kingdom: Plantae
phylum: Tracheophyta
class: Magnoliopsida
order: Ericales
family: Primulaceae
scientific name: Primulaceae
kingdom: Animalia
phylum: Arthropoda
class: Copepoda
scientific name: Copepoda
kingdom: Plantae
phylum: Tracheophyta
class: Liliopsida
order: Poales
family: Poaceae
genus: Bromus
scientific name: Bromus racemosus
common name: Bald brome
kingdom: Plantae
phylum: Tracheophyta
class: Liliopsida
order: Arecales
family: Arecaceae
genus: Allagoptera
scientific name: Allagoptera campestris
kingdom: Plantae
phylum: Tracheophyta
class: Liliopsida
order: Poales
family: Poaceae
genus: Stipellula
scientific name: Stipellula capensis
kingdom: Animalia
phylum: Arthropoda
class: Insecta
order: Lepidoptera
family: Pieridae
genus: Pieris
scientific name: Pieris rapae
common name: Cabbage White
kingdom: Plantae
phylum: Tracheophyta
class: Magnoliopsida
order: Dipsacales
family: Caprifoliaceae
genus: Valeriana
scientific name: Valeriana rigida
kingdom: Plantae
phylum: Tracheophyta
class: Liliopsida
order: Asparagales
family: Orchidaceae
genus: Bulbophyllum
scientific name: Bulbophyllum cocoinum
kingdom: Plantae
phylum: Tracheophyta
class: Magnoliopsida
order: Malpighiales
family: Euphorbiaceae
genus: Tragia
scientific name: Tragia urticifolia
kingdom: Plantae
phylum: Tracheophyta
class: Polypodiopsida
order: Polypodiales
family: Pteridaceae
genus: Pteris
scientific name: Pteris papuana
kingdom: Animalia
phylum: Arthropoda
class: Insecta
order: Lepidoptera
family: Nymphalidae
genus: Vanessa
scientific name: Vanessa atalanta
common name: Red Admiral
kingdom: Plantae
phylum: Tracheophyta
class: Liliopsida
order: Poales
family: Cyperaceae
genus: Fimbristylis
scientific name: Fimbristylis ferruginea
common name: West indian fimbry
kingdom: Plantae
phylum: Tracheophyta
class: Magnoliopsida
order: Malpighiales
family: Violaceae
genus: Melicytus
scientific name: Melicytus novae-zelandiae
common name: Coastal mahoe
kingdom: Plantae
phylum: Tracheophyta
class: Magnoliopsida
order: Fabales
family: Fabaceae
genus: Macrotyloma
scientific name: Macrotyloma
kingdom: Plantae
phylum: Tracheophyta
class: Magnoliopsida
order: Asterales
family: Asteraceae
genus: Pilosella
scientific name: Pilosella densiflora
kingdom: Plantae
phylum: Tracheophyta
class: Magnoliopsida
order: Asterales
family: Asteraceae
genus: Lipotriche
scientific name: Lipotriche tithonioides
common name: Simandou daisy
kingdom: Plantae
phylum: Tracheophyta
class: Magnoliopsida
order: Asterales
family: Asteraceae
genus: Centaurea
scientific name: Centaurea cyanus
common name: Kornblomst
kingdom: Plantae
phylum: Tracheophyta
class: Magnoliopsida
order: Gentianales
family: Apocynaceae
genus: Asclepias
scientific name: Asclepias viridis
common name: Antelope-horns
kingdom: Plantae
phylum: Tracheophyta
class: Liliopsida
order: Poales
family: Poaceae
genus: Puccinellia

************

- _Opdracht_
Bewerk de lijst hierboven door "common name" overal te vervangen door "vernacular name". Laat al het andere ongewijzigd.

- _Het resultaat_
kingdom: Plantae
phylum: Tracheophyta
class: Magnoliopsida
order: Ericales
family: Primulaceae
scientific name: Primulaceae
kingdom: Animalia
phylum: Arthropoda
class: Copepoda
scientific name: Copepoda
kingdom: Plantae
phylum: Tracheophyta
class: Liliopsida
order: Poales
family: Poaceae
genus: Bromus
scientific name: Bromus racemosus
vernacular name: Bald brome
kingdom: Plantae
phylum: Tracheophyta
class: Liliopsida
order: Arecales
family: Arecaceae
genus: Allagoptera
scientific name: Allagoptera campestris
kingdom: Plantae
phylum: Tracheophyta
class: Liliopsida
order: Poales
family: Poaceae
genus: Stipellula
scientific name: Stipellula capensis
kingdom: Animalia
phylum: Arthropoda
class: Insecta
order: Lepidoptera
family: Pieridae
genus: Pieris
scientific name: Pieris rapae
vernacular name: Cabbage White
kingdom: Plantae
phylum: Tracheophyta
class: Magnoliopsida
order: Dipsacales
family: Caprifoliaceae
genus: Valeriana
scientific name: Valeriana rigida
kingdom: Plantae
phylum: Tracheophyta
class: Liliopsida
order: Asparagales
family: Orchidaceae
genus: Bulbophyllum
scientific name: Bulbophyllum cocoinum
kingdom: Plantae
phylum: Tracheophyta
class: Magnoliopsida
order: Malpighiales
family: Euphorbiaceae
genus: Tragia
scientific name: Tragia urticifolia
kingdom: Plantae
phylum: Tracheophyta
class: Polypodiopsida
order: Polypodiales
family: Pteridaceae
genus: Pteris
scientific name: Pteris papuana
kingdom: Animalia
phylum: Arthropoda
class: Insecta
order: Lepidoptera
family: Nymphalidae
genus: Vanessa
scientific name: Vanessa atalanta
vernacular name: Red Admiral
kingdom: Plantae
phylum: Tracheophyta
class: Liliopsida
order: Poales
family: Cyperaceae
genus: Fimbristylis
scientific name: Fimbristylis ferruginea
vernacular name: West indian fimbry
kingdom: Plantae
phylum: Tracheophyta
class: Magnoliopsida
order: Malpighiales
family: Violaceae
genus: Melicytus
scientific name: Melicytus novae-zelandiae
vernacular name: Coastal mahoe
kingdom: Plantae
phylum: Tracheophyta
class: Magnoliopsida
order: Fabales
family: Fabaceae
genus: Macrotyloma
scientific name: Macrotyloma
kingdom: Plantae
phylum: Tracheophyta
class: Magnoliopsida
order: Asterales
family: Asteraceae
genus: Pilosella
scientific name: Pilosella densiflora
kingdom: Plantae
phylum: Tracheophyta
class: Magnoliopsida
order: Asterales
family: Asteraceae
genus: Lipotriche
scientific name: Lipotriche tithonioides
vernacular name: Simandou daisy
kingdom: Plantae
phylum: Tracheophyta
class: Magnoliopsida
order: Asterales
family: Asteraceae
genus: Centaurea
scientific name: Centaurea cyanus
vernacular name: Kornblomst
kingdom: Plantae
phylum: Tracheophyta
class: Magnoliopsida
order: Gentianales
family: Apocynaceae
genus: Asclepias
scientific name: Asclepias viridis
vernacular name: Antelope-horns
kingdom: Plantae
phylum: Tracheophyta
class: Liliopsida
order: Poales
family: Poaceae
genus: Puccinellia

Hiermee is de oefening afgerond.